So I’ve got this process. It’s a long-running process. It runs for months and months and months, daemonized, pulling messages off a queue and executing the jobs contained therein.
I was proud of my process. It was simple, elegant, and did its job without complaint, merrily humming away, without any human interaction at all for 98 days.
Then one of the things it does stopped working. Oh well, I can’t complain, this thing has worked perfectly for 98 days, something was bound to screw up sooner or later. So the first thing I do is tail the log file to see what broke.
“Hmmm, this is weird,” I thought to myself. The problem only appeared today, but the last entries in the logfile are from a month ago. WTF? What’s it been doing that past month?

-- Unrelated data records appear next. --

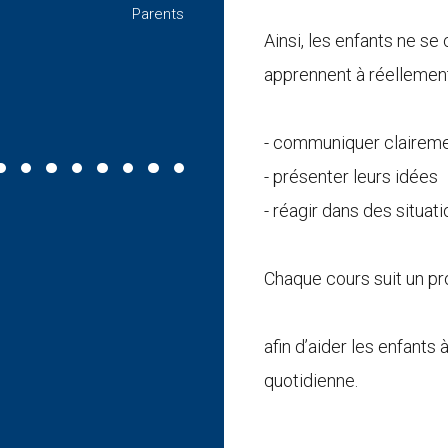
Parents
Parents
d’équipe !
Tú California
Hoa Nguyễn
Nga Huynh
Ainsi, les enfants ne se
Parents
Parents
Élèves
Nguyễn Ngọc
Suong Minh
Ái Đặng
Parents
Parents
Parents
apprennent à réellement l
ThanhHa DoNguyen
Parents
- communiquer clairem
- présenter leurs idées
- réagir dans des situati
Chaque cours suit un p
afin d’aider les enfants 
quotidienne.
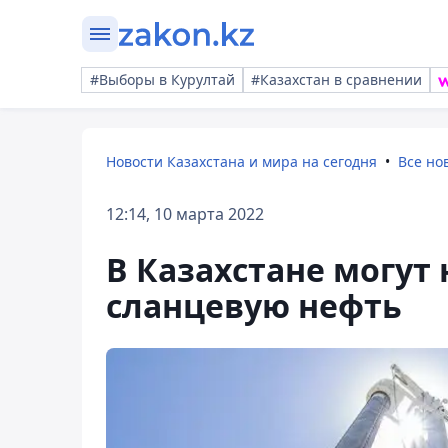
#Выборы в Курултай
#Казахстан в сравнении
Новости Казахстана и мира на сегодня
Все но
12:14, 10 марта 2022
В Казахстане могут
сланцевую нефть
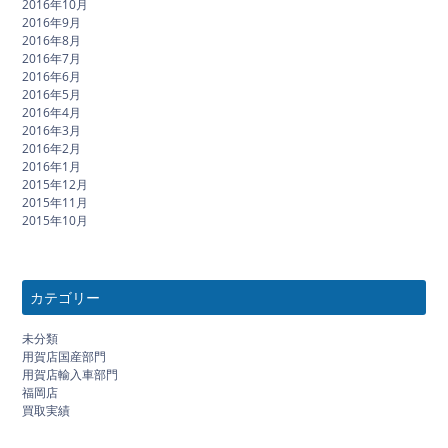
2016年10月
2016年9月
2016年8月
2016年7月
2016年6月
2016年5月
2016年4月
2016年3月
2016年2月
2016年1月
2015年12月
2015年11月
2015年10月
カテゴリー
未分類
用賀店国産部門
用賀店輸入車部門
福岡店
買取実績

So I check everything that was supposed to happen in the past month, and it all happened. So clearly something is screwy with the log file. Oh wait! The partition must be full of logfile cruft, so it got truncated. Nope. 12% full. Not even close.

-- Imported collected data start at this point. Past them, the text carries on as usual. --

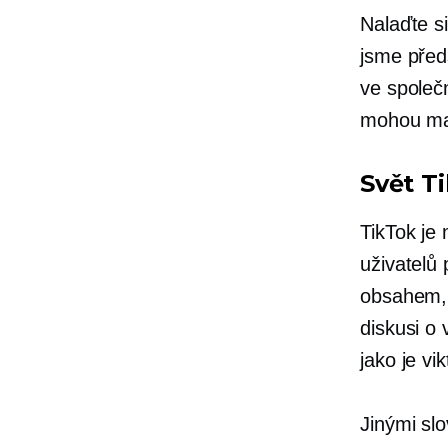
Nalaďte s
jsme před
ve společn
mohou mal
Svět T
TikTok je
uživatelů
obsahem, 
diskusi o 
jako je v
Jinými sl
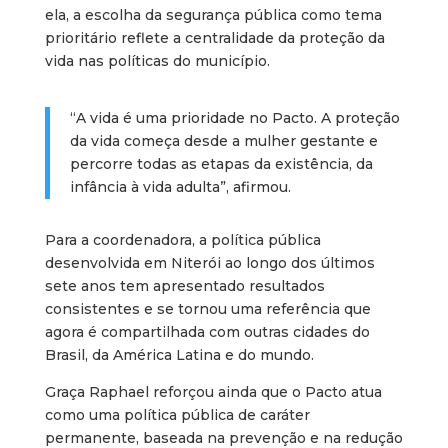
ela, a escolha da segurança pública como tema
prioritário reflete a centralidade da proteção da
vida nas políticas do município.
“A vida é uma prioridade no Pacto. A proteção
da vida começa desde a mulher gestante e
percorre todas as etapas da existência, da
infância à vida adulta”, afirmou.
Para a coordenadora, a política pública
desenvolvida em Niterói ao longo dos últimos
sete anos tem apresentado resultados
consistentes e se tornou uma referência que
agora é compartilhada com outras cidades do
Brasil, da América Latina e do mundo.
Graça Raphael reforçou ainda que o Pacto atua
como uma política pública de caráter
permanente, baseada na prevenção e na redução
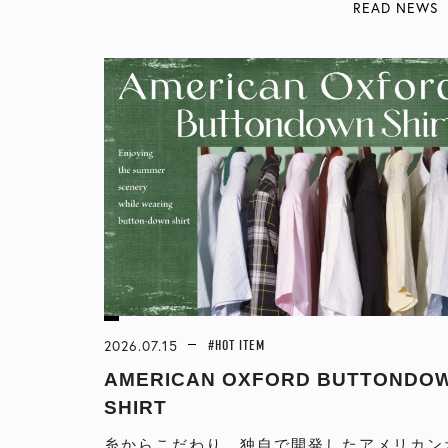
READ NEWS
2026.07.15
#HOT ITEM
AMERICAN OXFORD BUTTONDO
SHIRT
糸からこだわり、独自で開発したアメリカン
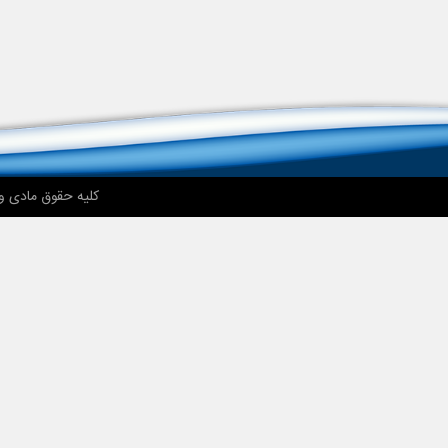
کلیه حقوق مادی و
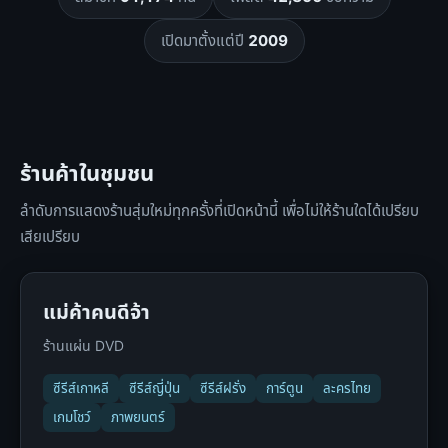
เปิดมาตั้งแต่ปี
2009
ร้านค้าในชุมชน
ลำดับการแสดงร้านสุ่มใหม่ทุกครั้งที่เปิดหน้านี้ เพื่อไม่ให้ร้านใดได้เปรียบ
เสียเปรียบ
แม่ค้าคนดีจ้า
ร้านแผ่น DVD
ซีรีส์เกาหลี
ซีรีส์ญี่ปุ่น
ซีรีส์ฝรั่ง
การ์ตูน
ละครไทย
เกมโชว์
ภาพยนตร์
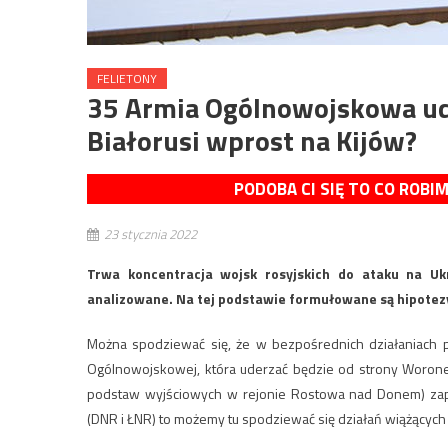
FELIETONY
35 Armia Ogólnowojskowa ud
Białorusi wprost na Kijów?
PODOBA CI SIĘ TO CO ROBI
23 stycznia 2022
Trwa koncentracja wojsk rosyjskich do ataku na Ukr
analizowane. Na tej podstawie formułowane są hipotez
Można spodziewać się, że w bezpośrednich działaniach pr
Ogólnowojskowej, która uderzać będzie od strony Woroneż
podstaw wyjściowych w rejonie Rostowa nad Donem) zap
(DNR i ŁNR) to możemy tu spodziewać się działań wiążących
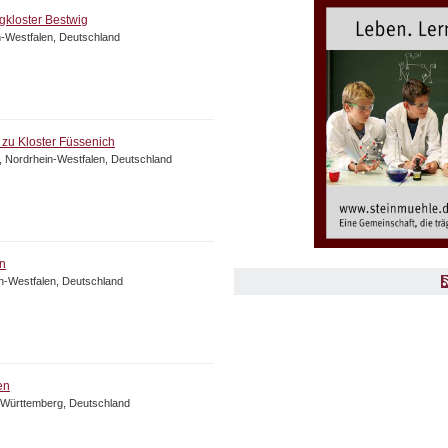
gkloster Bestwig
n-Westfalen, Deutschland
t zu Kloster Füssenich
, Nordrhein-Westfalen, Deutschland
n
n-Westfalen, Deutschland
en
-Württemberg, Deutschland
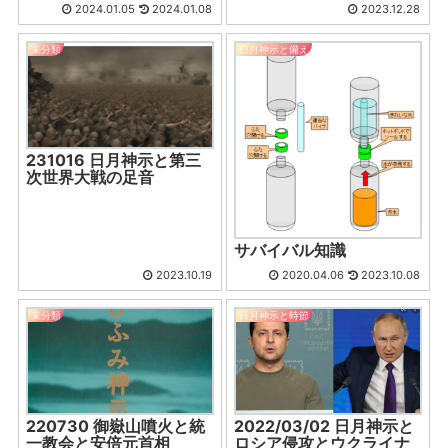
2024.01.05
2024.01.08
2023.12.28
未分類
日月神示と備え
231016 日月神示と第三
次世界大戦の足音
サバイバル知識
2023.10.19
2020.04.06
2023.10.08
未分類
日月神示と時節
220730 御嶽山噴火と統
2022/03/02 日月神示と
一教会と安倍元首相
ロシア侵攻とウクライナ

So I run the module that broke manually so I can see what happens. Wait a minute – now there are new entries in the log, but dated last month? Wait…it can’t be…

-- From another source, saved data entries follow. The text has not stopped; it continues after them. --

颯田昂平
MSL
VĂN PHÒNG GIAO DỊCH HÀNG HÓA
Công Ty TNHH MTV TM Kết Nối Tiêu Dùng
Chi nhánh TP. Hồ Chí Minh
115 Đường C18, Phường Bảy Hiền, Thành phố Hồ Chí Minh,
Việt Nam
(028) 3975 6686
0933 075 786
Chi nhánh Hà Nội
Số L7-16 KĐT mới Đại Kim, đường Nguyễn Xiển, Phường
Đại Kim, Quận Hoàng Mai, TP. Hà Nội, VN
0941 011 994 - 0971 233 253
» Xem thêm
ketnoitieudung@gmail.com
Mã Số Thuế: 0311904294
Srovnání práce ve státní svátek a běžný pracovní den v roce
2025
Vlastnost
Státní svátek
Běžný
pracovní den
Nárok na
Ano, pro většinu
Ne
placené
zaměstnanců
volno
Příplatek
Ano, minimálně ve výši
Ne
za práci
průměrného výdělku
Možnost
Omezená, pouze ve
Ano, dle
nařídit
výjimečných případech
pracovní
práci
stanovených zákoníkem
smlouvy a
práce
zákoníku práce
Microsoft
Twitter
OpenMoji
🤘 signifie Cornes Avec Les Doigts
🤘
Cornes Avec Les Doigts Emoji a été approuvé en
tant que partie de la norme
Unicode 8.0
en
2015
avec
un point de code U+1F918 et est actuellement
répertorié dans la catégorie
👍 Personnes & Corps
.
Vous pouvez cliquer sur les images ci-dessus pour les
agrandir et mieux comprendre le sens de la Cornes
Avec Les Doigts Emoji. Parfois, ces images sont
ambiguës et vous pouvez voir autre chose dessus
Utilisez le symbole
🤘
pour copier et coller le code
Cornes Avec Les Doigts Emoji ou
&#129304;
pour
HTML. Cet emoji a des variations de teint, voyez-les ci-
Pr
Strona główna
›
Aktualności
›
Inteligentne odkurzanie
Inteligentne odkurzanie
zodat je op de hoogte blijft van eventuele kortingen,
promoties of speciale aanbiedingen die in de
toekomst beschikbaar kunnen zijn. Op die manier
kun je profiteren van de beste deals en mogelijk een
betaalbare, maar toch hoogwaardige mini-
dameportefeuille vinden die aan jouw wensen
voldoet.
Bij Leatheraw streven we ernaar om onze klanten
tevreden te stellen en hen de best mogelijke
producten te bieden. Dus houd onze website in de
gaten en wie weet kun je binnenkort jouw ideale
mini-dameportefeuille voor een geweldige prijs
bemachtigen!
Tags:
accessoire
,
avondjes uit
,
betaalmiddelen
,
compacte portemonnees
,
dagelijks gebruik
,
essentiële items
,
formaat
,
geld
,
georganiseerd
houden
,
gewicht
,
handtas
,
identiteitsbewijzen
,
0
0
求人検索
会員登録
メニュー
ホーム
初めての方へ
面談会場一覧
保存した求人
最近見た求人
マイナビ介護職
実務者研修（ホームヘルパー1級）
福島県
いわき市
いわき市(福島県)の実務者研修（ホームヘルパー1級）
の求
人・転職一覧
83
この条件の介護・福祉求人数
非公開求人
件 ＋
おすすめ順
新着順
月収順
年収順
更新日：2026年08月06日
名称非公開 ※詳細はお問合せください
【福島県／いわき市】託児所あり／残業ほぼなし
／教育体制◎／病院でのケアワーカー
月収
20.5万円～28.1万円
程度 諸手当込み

Yes, ladies and gentlemen, my super-awesome, multi-buffered, multiple-filehandle-caching logging function. It gets the current timestamp. And I forgot that the standard time struct returns the month zero-indexed. EVERY log file EVER generated by this thing over the past 98 days has the month off-by-one.
I blame those confusing summer months, during which I wrote this thing, when I never know what number month it is.
BTW the thing that broke was really easy to fix. So was the log function.